* TEXT SECTION
● ● ● ● ●
Yes I think you are right fox.....At the moment there is not enough co2 going into the tank and will have to re-adjust all over again as long as the filter can take it. I have got an empty basket in there so it may be causing a cavitation problem? I will put some media in it tomorrow at water change.
Also, although I can "fit" the hose over the Inline diffuser, going from the large bore of this hose to the small UP tube may cause problems. Other than that it will mean going back to a ceramic diffuser


----------



## Bertie (9 Oct 2013)

Would this work?? The large 25mm hose is going in/out bottom to top and the 16/22 going out at the T then through the UP Inline Atomizer back through another T and the 25/18 hose carries on through that T bottom to top!


----------



## Bertie (10 Oct 2013)

Firstly I can say that this Filter is way more messy than the Eheim was. As for taking pipework off and taking the power head off, water over the living room carpet but managed to soak up with towels and the wife has not noticed ( yet) 
Well the rest of the day was no better!! Water change went ok and I managed to get the by pass fitted, then promptly broke my JBL bubble counter! (ordered a new one) So connected a small one which is just a stream of bubbles!
● ● ● ● ●
Records excerpted from a collection:
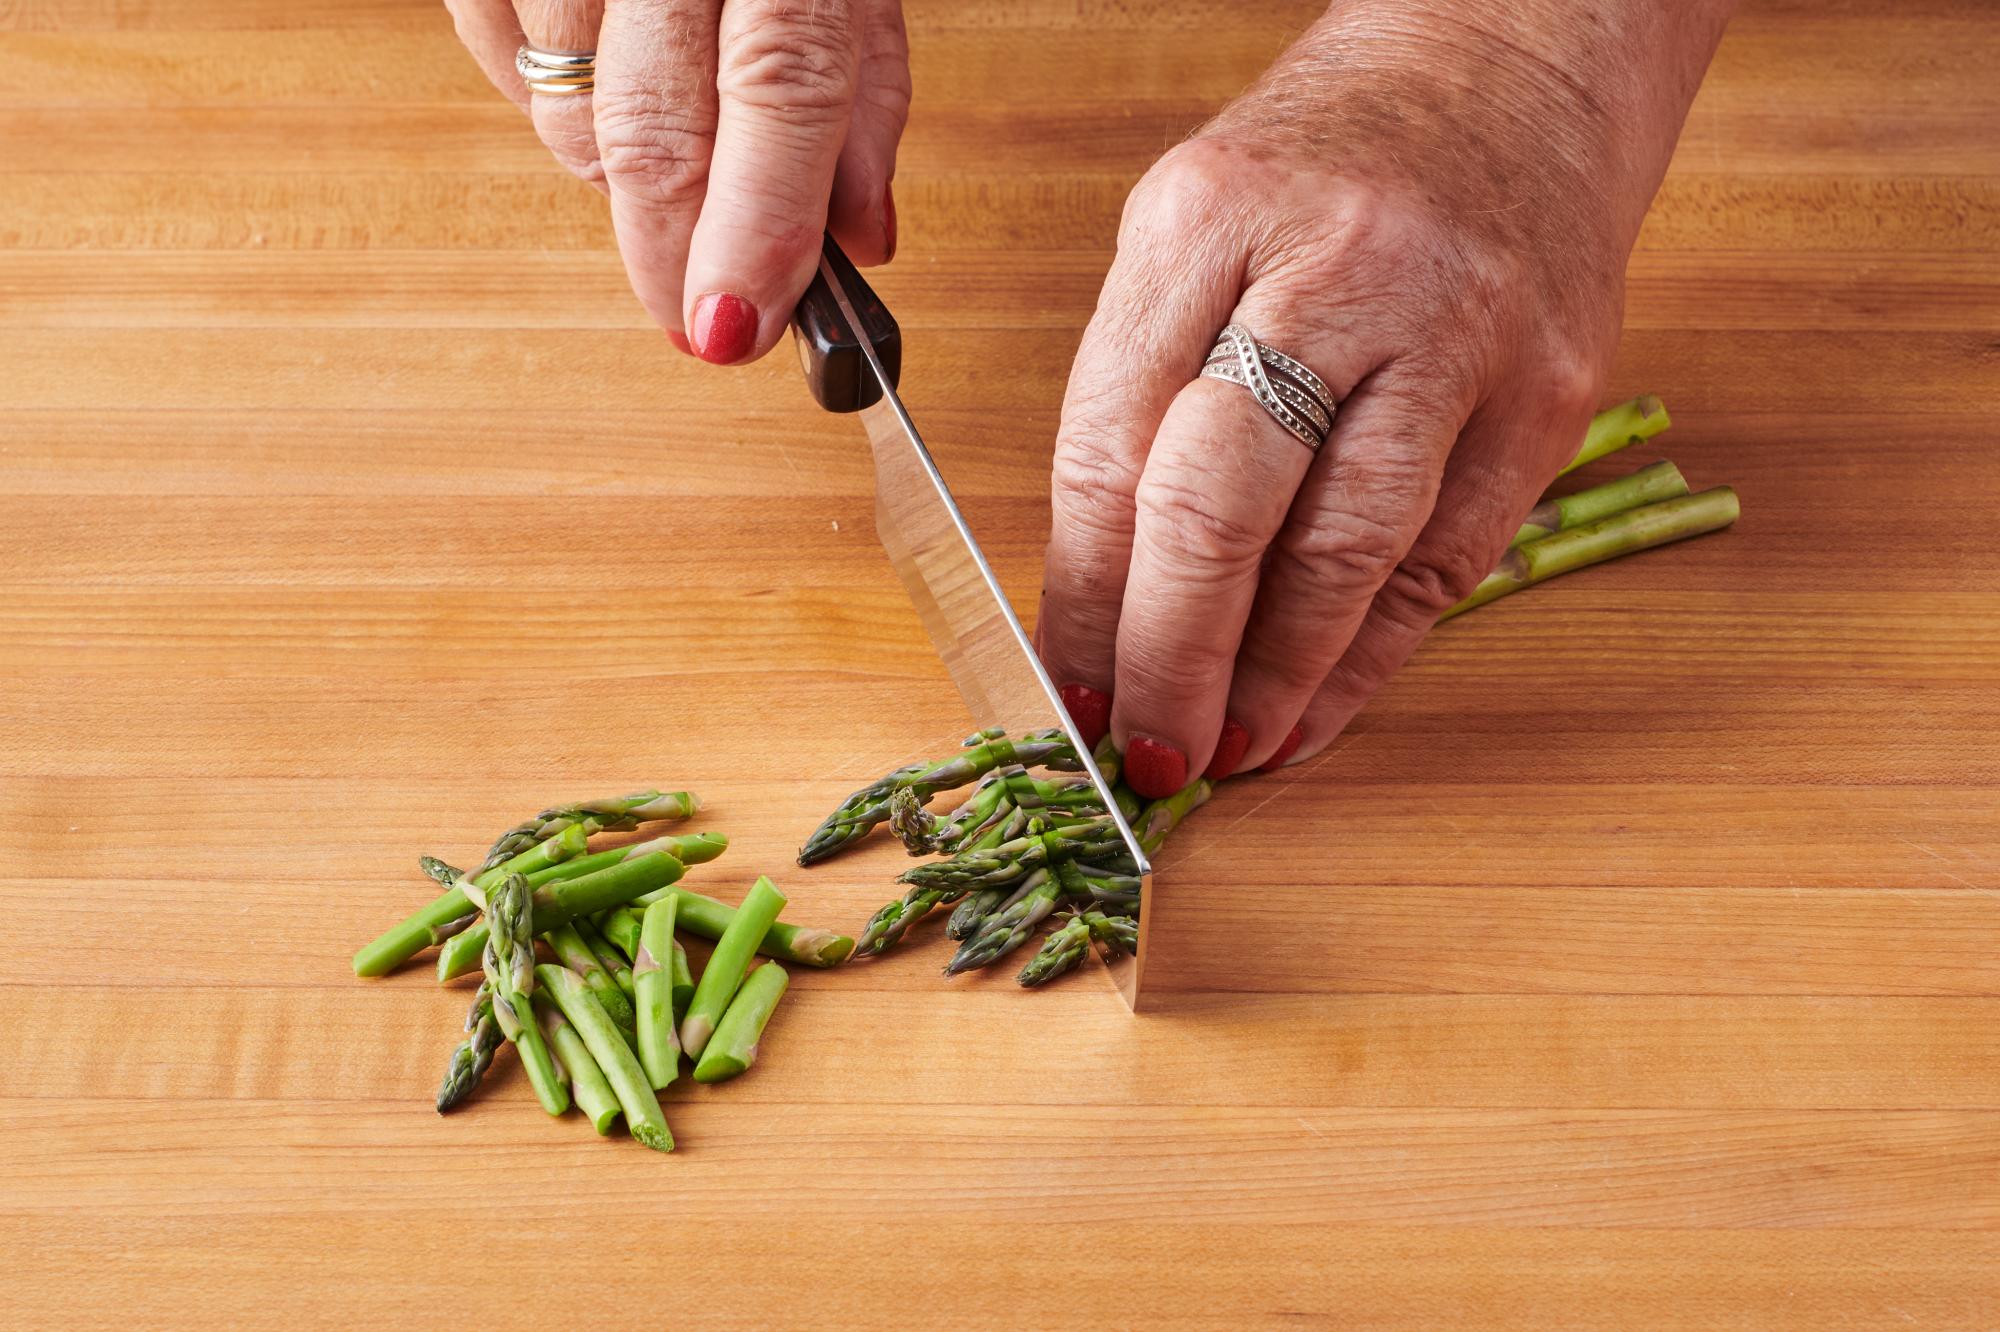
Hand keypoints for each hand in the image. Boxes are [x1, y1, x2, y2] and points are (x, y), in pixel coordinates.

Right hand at [445, 0, 909, 360]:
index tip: (736, 328)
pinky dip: (549, 101)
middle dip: (673, 252)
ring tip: (669, 147)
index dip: (759, 223)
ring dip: (621, 177)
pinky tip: (599, 73)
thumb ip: (863, 91)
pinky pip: (499, 61)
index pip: (780, 87)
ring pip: (568, 115)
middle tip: (697, 320)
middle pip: (654, 126)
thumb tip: (860, 237)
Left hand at [1037, 0, 1731, 797]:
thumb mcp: (1196, 227)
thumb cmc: (1334, 162)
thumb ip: (1144, 387)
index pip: (1110, 444)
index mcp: (1207, 215)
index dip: (1081, 594)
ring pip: (1345, 549)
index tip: (1066, 688)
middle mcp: (1335, 269)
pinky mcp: (1551, 388)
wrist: (1521, 64)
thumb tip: (1101, 595)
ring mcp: (1459, 329)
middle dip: (1167, 656)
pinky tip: (1316, 709)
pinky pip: (1446, 560)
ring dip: (1272, 678)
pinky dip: (1372, 658)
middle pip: (1220, 503)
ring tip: (1224, 751)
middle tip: (1142, 750)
● ● ● ● ●
* EXERCISE TASKS
a. Repeat word for word the portion of the aquarium CO2 forum thread that opens with the words containing "## Bertie (9" and closes with "bottom to top!".
b. Write what comes next in the aquarium CO2 forum thread, starting after its final sentence.

* ANSWERS TO THE TASKS
a.
## Bertie (9 Oct 2013)

Would this work?? The large 25mm hose is going in/out bottom to top and the 16/22 going out at the T then through the UP Inline Atomizer back through another T and the 25/18 hose carries on through that T bottom to top!

b.
Re started the filter and my by pass pipework decided to leak everywhere so had to strip it all down again and applied more LS-X jointing compound and it stopped leaking.
The long spraybar has started making a bit of a high pitched whine and the fish decided to all go to the opposite end of the tank. The noise seems to have stopped now.
Switched on the co2 and hardly any bubbles coming out of the spraybar! I have checked the by pass hose and can see large bubbles coming out of the Atomizer and travelling up and out of the spraybar so the Inline Atomizer seems to have stopped working properly.
I have ordered a 65mm Bazooka diffuser from one of our sponsers and I just hope that the bubbles produced will manage to get all around the tank.
On the positive side.................The flow from this filter appears to be good!!

Just to add that the co2 directly into the filter inlet created a constant washing machine noise and very regular burping!


----------



## foxfish (10 Oct 2013)

What on earth are you going to do all day long if you ever get you tank to your satisfaction?


----------



## John S (10 Oct 2013)

Bertie did you try just dunking your atomiser in a jug of water and running the co2 to see what is happening?


----------



## Bertie (10 Oct 2013)

Hi John,
That is tomorrows job...but when I saw the bubbles exiting up the bypass they were big bubbles.


----------



## ian_m (10 Oct 2013)

Have you got any flow in your bypass loop?

If not this could explain the gas build up.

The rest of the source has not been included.